Pour les constructions en à peine, les diverses variantes de P1 ne tiennent pas à l’ajout de marqueurs temporels dans P1, mais plutôt à la position de à peine. Le plus souvent, celui-ci est placé en tête de la proposition ; dans ce cas, il déclenche habituellement 1 ‘inversion du sujet clitique, comme dans les exemples (5) et (7). Toutefois, 1 ‘ordre « canonique » est également possible :

(23) A peine vous êtes chez lui que son regard vous réjouit (R. Ponchon, La Muse au cabaret, 1920, f).

A peine peut aussi se trouver à l’intérieur de la proposition, comme en (8).

3.3. Marqueurs temporels dans P2

Le schéma sémantique de télescopage, exprimant qu’un fait succède prématurément à un autre, est propice à la présence de certains marqueurs temporels dans la deuxième proposition.

Parmi les marques de précocité, déjà est le plus fréquemment observé dans ces contextes ; cf. entre autres (12), (14) et (17). Pour Mosegaard Hansen (2002), cet adverbe indique qu’à un moment de référence, la transition entre un état de chose antérieur ~p et un état de chose courant p a lieu plus tôt que prévu, comme l’illustre son exemple :

(24) Benoît et Nadine se sont rencontrés il y a six mois, et ils attendent déjà un enfant (<Mosegaard Hansen).

A l’évidence, ce marqueur d’une transition prématurée est parfaitement adapté au schéma sémantique de nos structures.

On peut aussi observer dans P2 la présence de aussitôt (5), anaphorique qui indique la concomitance de deux faits. Il se met parfaitement au service d’une transition télescopée : le début du fait exprimé dans P2 a lieu en même temps qu’une phase non achevée (ou à peine achevée) du fait décrit dans P1. D’autres marqueurs, comme tout de suite ou immédiatement, manifestent une idée d’immédiateté :

(25) L’enfant n’est pas encoreque la mort est là, tout de suite, en contrepoint, comme si cette horrible rôdeuse n’attendait que cela pour se manifester de nouveau (A. Duperey, Les chats de hasard, 1999, f)

(26) Vous essayez à peine de les saisir au juste, que les bruits prennent immédiatement une autre forme (J. Gracq, Le Rivage des Syrtes, 1951, f ; = (8)).

En dehors de ces marqueurs adverbiaux, diverses expressions de la précipitation ou de la rapidité peuvent être présentes dans P2 :

(27) Henri arrive, il n’a pas encore pris place que fonce dans son dos, sortant en trombe du fond du restaurant d’où je n’avais pas perçu sa présence, Marine avec ses lunettes noires, d’immenses cheveux de poupée Barbie jusqu’au bas des reins, suivie comme son ombre par Richard, tous les deux dans un état d’agitation inouï (H. Guibert, A l’ami qui ne m’a pas sauvé la vie, 1990, f).

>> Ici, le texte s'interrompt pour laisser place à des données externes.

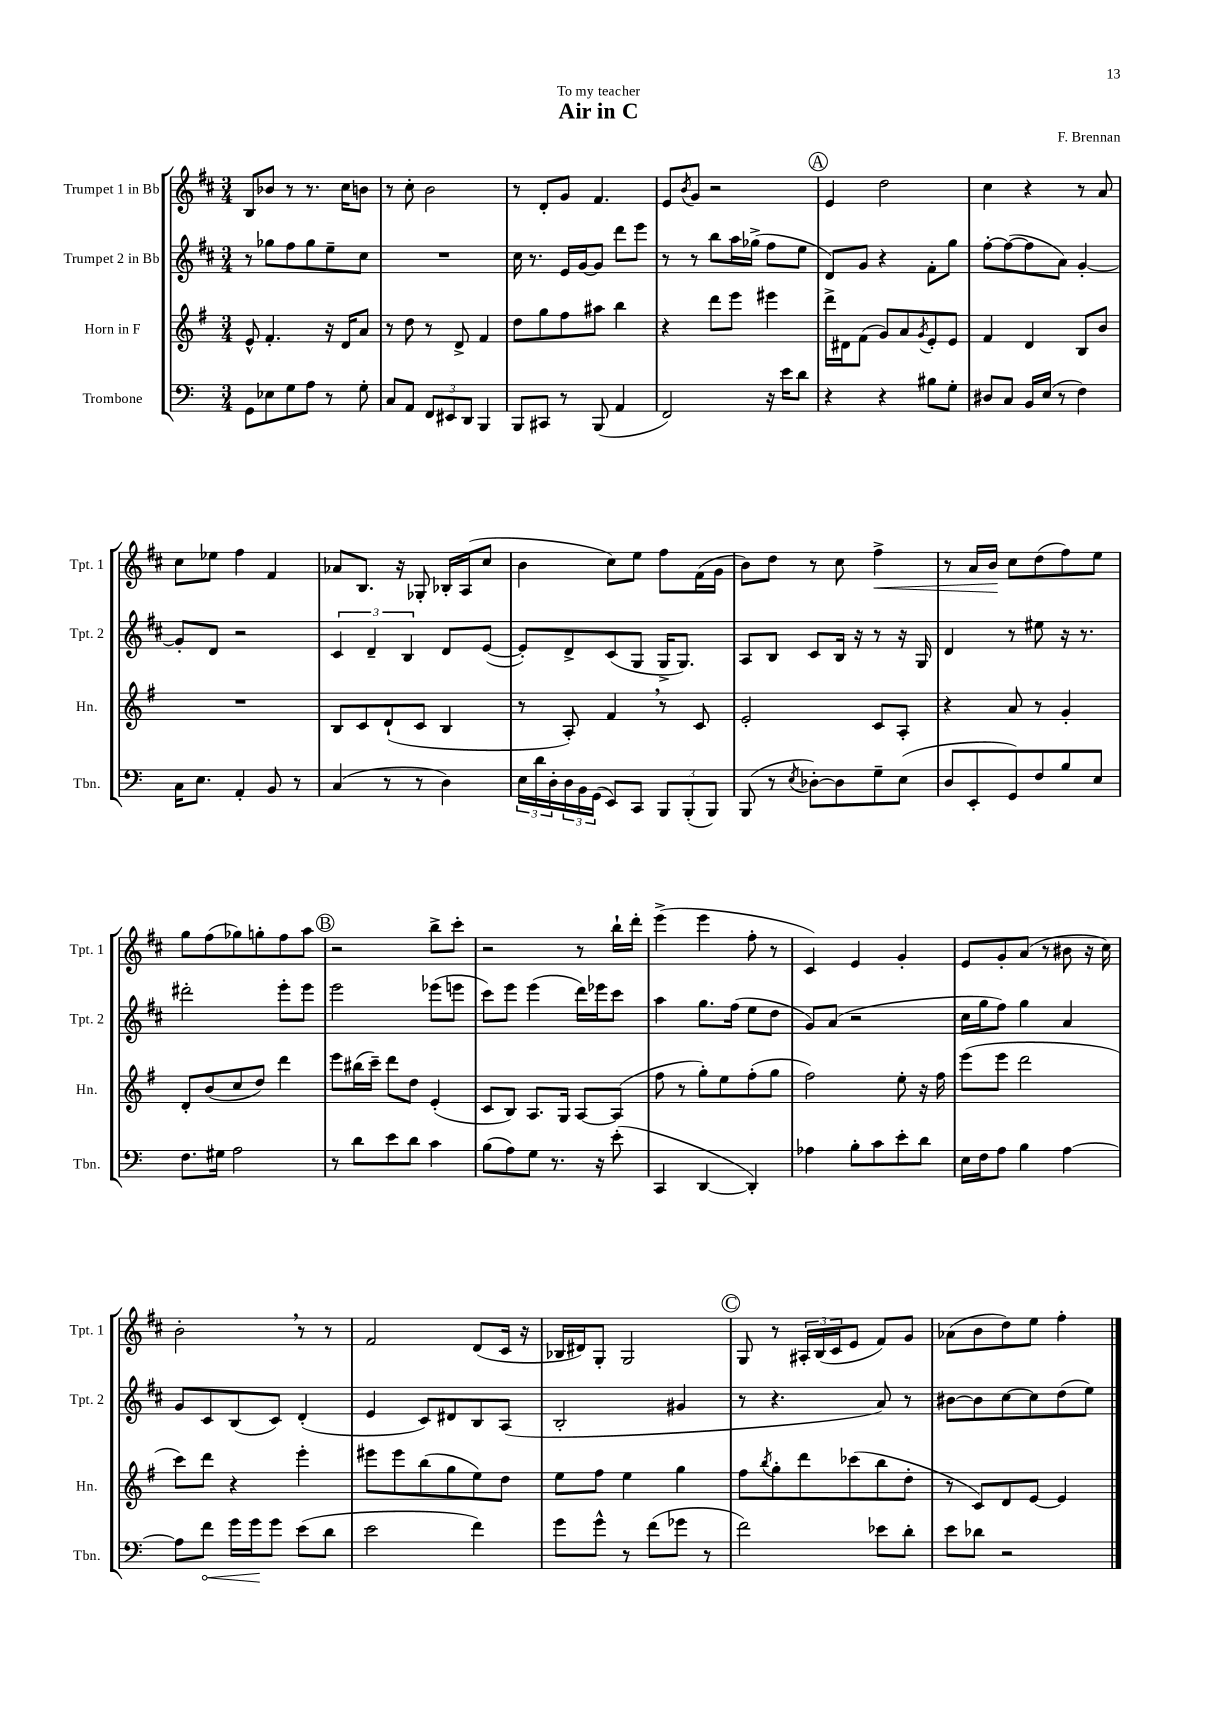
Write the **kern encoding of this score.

**kern	**dynam	**kern	**kern	**kern	**dynam
*part4	*part4	*part3	*part2	*part1	*part1
*staff4	*staff4	*staff3	*staff2	*staff1	*staff1
*I"Trombone	*	*I"Horn in F	*I"Trumpet 2 in Bb	*I"Trumpet 1 in Bb	*
*I'Tbn.	*	*I'Hn.	*I'Tpt. 2	*I'Tpt. 1	*
*clefF4	*	*clefG2	*clefG2	*clefG2	*
*k[]	*	*k[f#]	*k[f#c#]	*k[f#c#]	*
*M3/4	*	*M3/4	*M3/4	*M3/4	*
=1	=1	=1	=1	=1	=1
8GG\L	.	8e^^/	8r	8B/L	.
8E-X\	.	4.f#'/	8gg-X\L	8b-X/J	.
8G\	.	.	8ff#\	8r	.
8A\J	.	.	8gg-\	8.r	.
8r	.	16r	8ee~\	.	.
.	.	16d/KL	.	16cc#\KL	.
8G'\	.	8a/J	8cc#\J	8bn\J	.
=2	=2	=2	=2	=2	=2
8C/L	.	8r	2.r	8r	.
8AA/J	.	8dd\	.	8cc#'\	.
12FF/L	.	8r	.	2b\	.
12EE#X/	.	.	.	.	.
.	.	8d^/	.	.	.
12DD/J	.	.	.	.	.
4BBB/	.	4f#/	.	.	.
=3	=3	=3	=3	=3	=3
8BBB/L	.	8dd\L	16cc#\	8r	.
.	.	.	8.r	.	.
8CC#X/J	.	8gg\	.	8d'/L	.
8r	.	8ff#\	16e/LL	8g/J	.
.	.	.	[16g/J	.	.
(8BBB/	.	8aa#X\J	8g/J]	4.f#/	.
4AA/	.	4bb\	8ddd\L	.	.
.	.	.	8eee\J	.	.
=4	=4	=4	=4	=4	=4
2FF/)	.	4r	8r	8e/L	.
.	.	.	.	8qb/	.
.	.	.	8r	8g/J	.
.	.	8ddd\L	8bb\L	2r	.
.	.	8eee\J	16aa\L	.	.
.	.	.	(16gg-X^\JJ	.	.
16r	.	4eee#X\	8ff#\L	.	.
16e\KL	.	.	.	.	.
8d\J	.	.	8ee\J	.	.
!!LO:REH:place=s1:t=A
=5	=5	=5	=5	=5	=5
4r	.	16ddd^\LL	8d/L)	4e/	.
.	.	16d#X\J	.	.	.
.	.	(8f#\J	8g/J	.	.
4r	.	8g/L)	4r	2dd\	.
.	.	8a/	.	.	.
.	.	8qg/	.	.	.
8B#X\L	.	8e'/	8f#'\L	.	.
8G'\J	.	8e/J	8gg\J	.	.
=6	=6	=6	=6	=6	=6
8D#X/L	.	4f#/	[8ff#'\L	4cc#\	.
8C/J	.	.	(8ff#\_	.	.
16BB/LL	.	4d/	8ff#\]	4r	.
(16E/JJ	.	.	.	.	.
8r	.	.	8a\J)	.	.
4F\)	.	8B/L	[4g'/	8r	.
.	.	8b/J	.	8a/	.
!!LO:LB:g=z
=7	=7	=7	=7	=7	=7
16C\KL	.	2.r	8g'/L]	8cc#\L	.
8.E\J	.	.	.	.	.
.	.	.	8d/J	8ee-X\J	.
4AA'/	.	.	2r	4ff#\	.
8BB/	.	.	.	4f#/	.
8r	.	.	.	.	.
=8	=8	=8	=8	=8	=8
(4C/	.	8B/L	6c#/	8a-X/L	.
.	.	8c/	.	8.B/J	.
.	.	.	6d~/	.	.
8r	.	(8d`/	.	.	.
.	.	.	.	16r	.
.	.	.	6B/	.	.
8r	.	8c/J	.	8G-X'/	.
4D\)	.	4B/	8d/L	16B-X'/LL	.
.	.	.	.	(16A/J	.
.	.	.	([8e/J	8cc#/J	.
=9	=9	=9	=9	=9	=9
24E\LL	.	8r	8e'/L])	4b\	.
24d\	.	.	.	.	.
24D'\	.	.	.	.	.
24D\	.	8A'/)	8d^/	.	.
24BB\	.	.	.	.	.
(24GG\JJ	.	.	.	.	.
8EE/L)	.	4f#,/	(8c#/	8cc#\L)	.
8CC/J	.	.	8G/J	8ee\J	.
12BBB/L	.	8r	16G^/KL	8ff#\L	.
.	.	.	8.G/J)	.	.
(12BBB'/	.	.	.	.	.
.	.	8c/	.	(16f#\L	.
12BBB/J)	.	.	.	.	.
.	.	.	.	16g\JJ	.
=10	=10	=10	=10	=10	=10
(8BBB/	.	2e'/	8A/L	8b\L)	.
8r	.	.	8B/J	8dd\J	.
8qE/	.	.	.	.	.
[8D-X'\L)	.	.	8c#/L	8r	.
8D-\]	.	.	16B/Jk	8cc#\	.
.	.	.	16r	.	.
!	!	!	!	!	!LO:HP:b
8G~\	.	8c/L	8r	4ff#^\	<
(8E\J	.	8A'/J	16r	.	.
.	.	.	16G/	.	.
=11	=11	=11	=11	=11	=11
8D/L	.	4r	4d/	8r	.
8EE'/	.	.	.	16a/LL	.
.	.	.	.	16b/JJ	.
8GG/)	.	8a/	8r	8cc#\L	[
8F/	.	8r	8ee#X\	(8dd\	.
8B/	.	4g'/	16r	8ff#\)	.
.	.	.	8.r	.	.
8E/J	.	.	.	8ee\J	.
!!LO:LB:g=z
=12	=12	=12	=12	=12	=12
8.F\L	.	8d'/L	2ddd#X'\	8gg\L	.
.	.	(8b/	.	(8ff#\	.
16G#X\Jk	.	.	.	.	.
2A\	.	8cc/	.	8gg-X\)	.
.	.	8dd/J)	.	8ggn'\	.
.	.	4ddd\	8eee'\L	8ff#\	.
.	.	.	8eee\J	8aa\J	.
!!LO:REH:place=s1:t=B
=13	=13	=13	=13	=13	=13
8r	.	8eee\L	2eee\	2r	.
8d\L	.	(16bb#X\L	.	.	.
.	.	16ccc~\JJ)	.	.	.
8e\	.	8ddd\L	.	.	.
8d\J	.	8dd\J	.	.	.
4c\	.	(4e'/	(8eee-X\L	8bb^\L	.
.	.	.	8eeen\J	8ccc#'\J	.
=14	=14	=14	=14	=14	=14
(8B\L	.	8c/L	8ccc#\L)	2r	.
8A\)	.	8B/J)	8eee\J	.	.
8G\J	.	8.A/L	(4eee\	.	.
8.r	.	.	.	.	.
.	.	16G/Jk	.	.	.
.	.	[8A/L	16ddd\LL)	8r	.
16r	.	.	16eee-X\J	.	.
(8e'\	.	(8A/J]	8ccc#\J	16bb`\LL	.
.	.	.	.	16ddd'\JJ	.
=15	=15	=15	=15	=15	=15
4CC/	.	8ff#\	4aa\	(4eee^\	.
.	.	8r	.	.	.
[4DD/	.	8gg'\L)	8.gg\L	4eee\	.
.	.	8ee\	.	.	.
.	.	.	(16ff#\Jk	.	.
4DD'/])	.	(8ff#'\	8ee\L	8ff#'\	.
.	.	8gg\J	8dd\J	8r	.
=16	=16	=16	=16	=16	=16
4A-X\	.	2ff#\)	8g/L)	4c#/)	.
.	.	.	(8a/J	.	.
8B'\L	.	.	2r	4e/	.
8c\	.	.	.	.	.
8e'\	.	8ee'\	.	4g'/	.
8d\J	.	16r	.	.	.
.	.	16ff#\	.	.	.
=17	=17	=17	=17	=17	=17
16E\LL	.	(8eee\L	16cc#\LL	8e/L	.
16F\J	.	.	16gg\J	.	.
8A\J	.	8eee\J	8ff#\J)	8g'/	.
4B\	.	2ddd\	4gg\	(8a/J	.
.	.	.	.	8r	.
[4A\	.	.	4a/	8b#X\	.
.	.	.	.	16r	.
.	.	.	.	16cc#\)	.
!!LO:LB:g=z
=18	=18	=18	=18	=18	=18
8A\L]	.	8ccc\L)	8g/L	2b',\	.
!	!LO:HP:b	!	!	!	!
8f\J	<	8ddd\J	8c#/	.	.
16g\LL	.	4r	(8B/	.	.
16g\J	.	.	.	.	.
8g\J	[	.	8c#/J)	.	.
(8e\L	.	4eee'\	(4d'/	8r	.
8d\J	.	.	.	8r	.
=19	=19	=19	=19	=19	=19
2e\	.	8eee#X\L	4e/	2f#/	.
.	.	8eee#\	.	.	.
.	.	(8bb\	8c#/L)	.	.
.	.	8gg\	8d#X/	.	.
4f\)	.	8ee\)	8B/	(8d/L	.
.	.	8dd\J	(8A/J	16c#/Jk	.
.	.	.	.	16r	.
=20	=20	=20	=20	=20	=20
8g\L	.	8ee\L	2B'/	16B-X/LL	.
.	.	.	.	16d#X/J)	.
8g^^\J	.	8ff#\J	.	8G'/J	.
8r	.	4ee\	.	2G/	.
(8f\L	.	.	.	.	.
8g-X\J	.	4gg\	4g#X/	.	.
8r	.	.	.	.	.
!!LO:REH:place=s1:t=C
=21	=21	=21	=21	=21	=21
2f\)	.	8ff#\L	8r	8G/	.
.	.	8qbb/	.	.	.
.	.	8gg'\	4.r	8r	.
.	.	8ddd\	.	24A#X'/LL	.
.	.	.	.	(24B/	.
.	.	.	.	24c#/J	.
.	.	(8ccc-X\	.	8e/J	.
8e-X\L	.	8bb\	8a/)	8f#/L)	.
8d'\J	.	8dd'\J	8r	8g/J	.
=22	=22	=22	=22	=22	=22
8e\L	.	8r	[8b#X\L	(8a-X\L	.
8d-X\J	.	8c/L)	8b#\]	8b\	.
2r	.	8d/	[8cc#\	8dd\)	.
.	.	[8e/J	8cc#\]	8ee\J	.
.	.	4e/]	(8dd\	4ff#'\	.
.	.	.	8ee\J)	.	.
==	==	==	==	==	==
*-	*-	*-	*-	*-	*-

3.4. La question syntaxique

On peut s’interroger sur la nature du lien syntaxique entre les propositions de ces structures. De quel ordre est-il ? et quel est le rôle du que ? Pour la structure à peine P1 que P2, nous avons considéré (Gachet 2010) qu’il y a entre les deux propositions une interdépendance syntaxique, relevant donc d’une forme de rection (Berrendonner 2002a, b). Le fait que la structure puisse être enchâssée en donne un indice :

(28) Je crois que4 j’avais à peine treize ans que des « grandes femmes » me tendaient des traquenards pour me faire satisfaire je ne sais quoi que j’éveillais en elles (J. Zobel, La Rue Cases-Nègres, 1950, f)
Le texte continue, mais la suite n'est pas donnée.